> **Given request A**
Can you copy the passage on Schindler and Neutra word for word, from start to finish?

> **Excerpt**
= = = = = = =

The year before, Schindler and his bride Pauline had taken a road trip through Yosemite, staying in campers’ shelters. “As Schindler describes it, Kings Road ‘… fulfils the basic requirement for a camper’s shelter: a protected back, an open front, a fireplace, and a roof…’ “[8] The description seems more fitted to the Toole than to his LA home. Protected by the last of the roofs, before Palm Desert grew up into a city, the plein air terrace must have been a magical place, an outpost to witness the miles of open, silent desert beyond on velvety nights with all the stars. Now being restored, including Schindler’s (rare) landscaping plan and plant list, the house exemplifies Schindler’s sense of romance and strong emotion in his adaptation to the desert.
Neutra
In Wie Baut Amerika (How America Builds), Neutra’s 1927 monumentally circumlocutory book intended for a German-speaking audience, endless pictures of steel skyscraper framing, metal windows, details of rivets, bolts, and new-fangled Otis elevators boast an America bristling with the future of new technologies. Towards the end of the slender volume, however, the tenor changes abruptly. Suddenly a few pictures of adobe pueblo dwellings percolate the remaining text, yet another strange American phenomenon, Neutra might have thought, sure to impress European audience.[9] Late in the book, as though an afterthought, he included plans and photos of Schindler’s 12-unit Pueblo Ribera, La Jolla, 1923, a project of redwood, sand, and concrete made from beach sand, Likewise, Lloyd Wright’s Oasis Hotel, 1924, Palm Springs, earned a photo, as did Frank Lloyd Wright’ concrete “knit-block” Storer House, Los Angeles, 1923 … all three a world away from Neutra’s obvious admiration for Chicago skyscrapers.

= = = = = = =

> **Rows**
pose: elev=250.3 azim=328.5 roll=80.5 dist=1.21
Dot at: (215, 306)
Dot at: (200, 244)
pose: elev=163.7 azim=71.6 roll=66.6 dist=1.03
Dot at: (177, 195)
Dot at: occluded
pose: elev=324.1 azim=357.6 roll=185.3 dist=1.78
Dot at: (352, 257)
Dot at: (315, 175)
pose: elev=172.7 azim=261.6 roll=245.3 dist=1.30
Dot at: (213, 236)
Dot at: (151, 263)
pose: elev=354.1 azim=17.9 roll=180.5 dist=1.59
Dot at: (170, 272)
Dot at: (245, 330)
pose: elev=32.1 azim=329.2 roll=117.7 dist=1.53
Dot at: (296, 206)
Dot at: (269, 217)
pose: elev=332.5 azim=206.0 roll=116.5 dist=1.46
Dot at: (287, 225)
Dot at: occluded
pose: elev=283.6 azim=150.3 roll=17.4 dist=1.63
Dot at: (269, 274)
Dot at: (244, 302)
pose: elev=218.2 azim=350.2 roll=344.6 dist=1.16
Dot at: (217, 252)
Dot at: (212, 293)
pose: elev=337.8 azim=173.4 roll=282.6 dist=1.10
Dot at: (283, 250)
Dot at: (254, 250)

= = = = = = =

> **Given request B**
Would you repeat the rows verbatim, starting with the line that contains "pose: elev=32.1 azim=329.2" and going on through the last line of the rows?

> **Exercise result A**
The year before, Schindler and his bride Pauline had taken a road trip through Yosemite, staying in campers’ shelters. “As Schindler describes it, Kings Road ‘… fulfils the basic requirement for a camper’s shelter: a protected back, an open front, a fireplace, and a roof…’ “[8] The description seems more fitted to the Toole than to his LA home. Protected by the last of the roofs, before Palm Desert grew up into a city, the plein air terrace must have been a magical place, an outpost to witness the miles of open, silent desert beyond on velvety nights with all the stars. Now being restored, including Schindler’s (rare) landscaping plan and plant list, the house exemplifies Schindler’s sense of romance and strong emotion in his adaptation to the desert.
Neutra
In Wie Baut Amerika (How America Builds), Neutra’s 1927 monumentally circumlocutory book intended for a German-speaking audience, endless pictures of steel skyscraper framing, metal windows, details of rivets, bolts, and new-fangled Otis elevators boast an America bristling with the future of new technologies. Towards the end of the slender volume, however, the tenor changes abruptly. Suddenly a few pictures of adobe pueblo dwellings percolate the remaining text, yet another strange American phenomenon, Neutra might have thought, sure to impress European audience.[9] Late in the book, as though an afterthought, he included plans and photos of Schindler’s 12-unit Pueblo Ribera, La Jolla, 1923, a project of redwood, sand, and concrete made from beach sand, Likewise, Lloyd Wright’s Oasis Hotel, 1924, Palm Springs, earned a photo, as did Frank Lloyd Wright’ concrete “knit-block” Storer House, Los Angeles, 1923 … all three a world away from Neutra’s obvious admiration for Chicago skyscrapers.

> **Exercise result B**
pose: elev=32.1 azim=329.2 roll=117.7 dist=1.53
Dot at: (296, 206)
Dot at: (269, 217)
pose: elev=332.5 azim=206.0 roll=116.5 dist=1.46
Dot at: (287, 225)
Dot at: occluded
pose: elev=283.6 azim=150.3 roll=17.4 dist=1.63
Dot at: (269, 274)
Dot at: (244, 302)
pose: elev=218.2 azim=350.2 roll=344.6 dist=1.16
Dot at: (217, 252)
Dot at: (212, 293)
pose: elev=337.8 azim=173.4 roll=282.6 dist=1.10
Dot at: (283, 250)
Dot at: (254, 250)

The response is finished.